On this date...
On this date (some sources day tommorrow) in 1919 Congress enacted the Volstead Act, or as it is now known, Prohibition.
The "Great Experiment" in keeping Americans from getting what they want, as a way of improving their lot, was repealed in 1933, but not before it had fueled massive lawbreaking, corrupted countless governments and law enforcement agencies, encouraged disrespect for the law, killed far more than it saved, and created modern Organized Crime.
Maybe someday people will learn from experience.
[update in light of comment: I think Don Kates has some writings on how the press hailed the Sullivan Law as disarming disliked minorities -- in that case Italian and eastern European immigrants. And Bob Cottrol and Nick Diamond have written on the racist origins of other gun laws around that time. There a state court opinion on a CCW law where one judge comes right out and says it was aimed at blacks in lumber camps, and was never understood to apply to the white population.
BUT -- courts are reluctant to strike statutes on bases like those. The fact that a statute, neutral on its face -- unlike segregation laws, etc. -- was enacted from a racist or related motive is hard to prove. The legislators' hearts might have been pure, whatever the NY Times or this judge thought. So the courts are pretty reluctant to rule on the basis of indirect evidence of a bad motive.

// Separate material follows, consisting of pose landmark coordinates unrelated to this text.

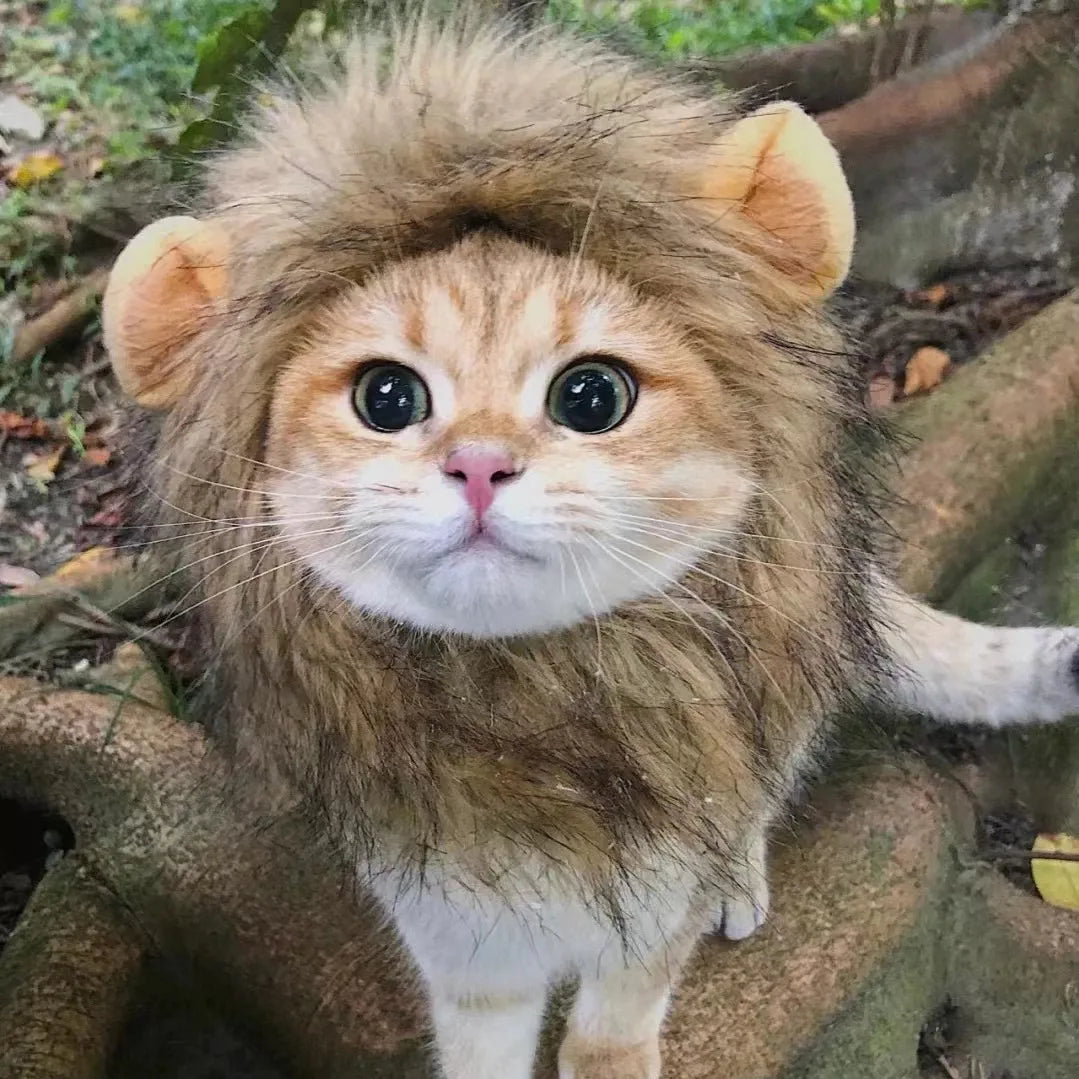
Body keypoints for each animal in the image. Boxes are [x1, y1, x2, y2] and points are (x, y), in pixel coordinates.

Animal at [101, 10, 1079, 1079]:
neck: (539, 714)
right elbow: (481, 1045)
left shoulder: (658, 887)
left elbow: (620, 1012)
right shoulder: (454, 930)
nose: (478, 466)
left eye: (591, 395)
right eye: (386, 397)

Digression: Kates has also remarked to me that he thinks Prohibition cooled the ardor for gun laws like the Sullivan Law. In 1913 or whenever, very strict gun laws sounded like a good idea. After 1919, the idea that strict legal controls means domestic peace went down the tubes. The state gun laws that were enacted in the Northeast were much milder than the Sullivan Law, and outside the mideast and midwest even these rarely were passed. It wasn't until this experience had been largely forgotten, a generation or two later, that we see the urge for stricter gun laws gaining way.]